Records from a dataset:
'''

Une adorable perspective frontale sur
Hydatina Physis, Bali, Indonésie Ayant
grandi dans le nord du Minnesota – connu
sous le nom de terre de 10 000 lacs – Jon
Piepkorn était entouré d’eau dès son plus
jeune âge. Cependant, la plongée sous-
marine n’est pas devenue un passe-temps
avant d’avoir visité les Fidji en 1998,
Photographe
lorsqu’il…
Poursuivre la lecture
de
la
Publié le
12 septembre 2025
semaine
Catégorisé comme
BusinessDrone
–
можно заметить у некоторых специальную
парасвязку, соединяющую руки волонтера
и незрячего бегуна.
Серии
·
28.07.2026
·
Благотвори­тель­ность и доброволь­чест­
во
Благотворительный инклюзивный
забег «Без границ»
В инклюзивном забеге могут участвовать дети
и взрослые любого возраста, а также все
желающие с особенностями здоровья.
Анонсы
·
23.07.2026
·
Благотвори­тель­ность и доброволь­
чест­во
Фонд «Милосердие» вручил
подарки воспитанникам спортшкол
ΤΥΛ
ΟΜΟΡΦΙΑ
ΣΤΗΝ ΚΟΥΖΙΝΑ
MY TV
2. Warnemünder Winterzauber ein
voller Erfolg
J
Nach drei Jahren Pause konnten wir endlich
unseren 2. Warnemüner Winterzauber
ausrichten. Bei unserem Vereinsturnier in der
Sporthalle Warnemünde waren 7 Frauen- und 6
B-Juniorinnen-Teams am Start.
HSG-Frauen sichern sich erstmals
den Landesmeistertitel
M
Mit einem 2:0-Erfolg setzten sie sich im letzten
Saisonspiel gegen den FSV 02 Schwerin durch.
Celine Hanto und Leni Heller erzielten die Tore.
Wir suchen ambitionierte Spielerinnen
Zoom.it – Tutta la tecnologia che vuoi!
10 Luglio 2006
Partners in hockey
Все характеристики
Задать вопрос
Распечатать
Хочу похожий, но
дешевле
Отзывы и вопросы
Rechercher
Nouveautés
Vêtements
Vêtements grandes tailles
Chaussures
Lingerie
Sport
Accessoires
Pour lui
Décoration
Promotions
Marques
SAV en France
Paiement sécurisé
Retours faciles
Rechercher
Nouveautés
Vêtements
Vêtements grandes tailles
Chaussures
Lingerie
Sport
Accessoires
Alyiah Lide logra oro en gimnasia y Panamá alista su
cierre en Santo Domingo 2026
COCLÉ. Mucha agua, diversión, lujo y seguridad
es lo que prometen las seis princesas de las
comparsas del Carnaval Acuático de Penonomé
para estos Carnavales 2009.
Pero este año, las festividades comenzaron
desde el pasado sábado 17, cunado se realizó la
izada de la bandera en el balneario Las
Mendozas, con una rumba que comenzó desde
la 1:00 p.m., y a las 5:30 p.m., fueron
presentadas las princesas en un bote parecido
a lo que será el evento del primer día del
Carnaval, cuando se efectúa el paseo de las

'''

## [ASSIGNED TASK]
Copy the data word for word, starting with its first line and continuing through the line that contains "можно заметить у некоторых специальную", including both of those lines.

## [TASK RESULT]
Une adorable perspective frontale sur
Hydatina Physis, Bali, Indonésie Ayant
grandi dans le nord du Minnesota – connu
sous le nom de terre de 10 000 lacs – Jon
Piepkorn était entouré d’eau dès son plus
jeune âge. Cependant, la plongée sous-
marine n’est pas devenue un passe-temps
avant d’avoir visité les Fidji en 1998,
Photographe
lorsqu’il…
Poursuivre la lecture
de
la
Publié le
12 septembre 2025
semaine
Catégorisé comme
BusinessDrone
–
можно заметить у некоторых специальную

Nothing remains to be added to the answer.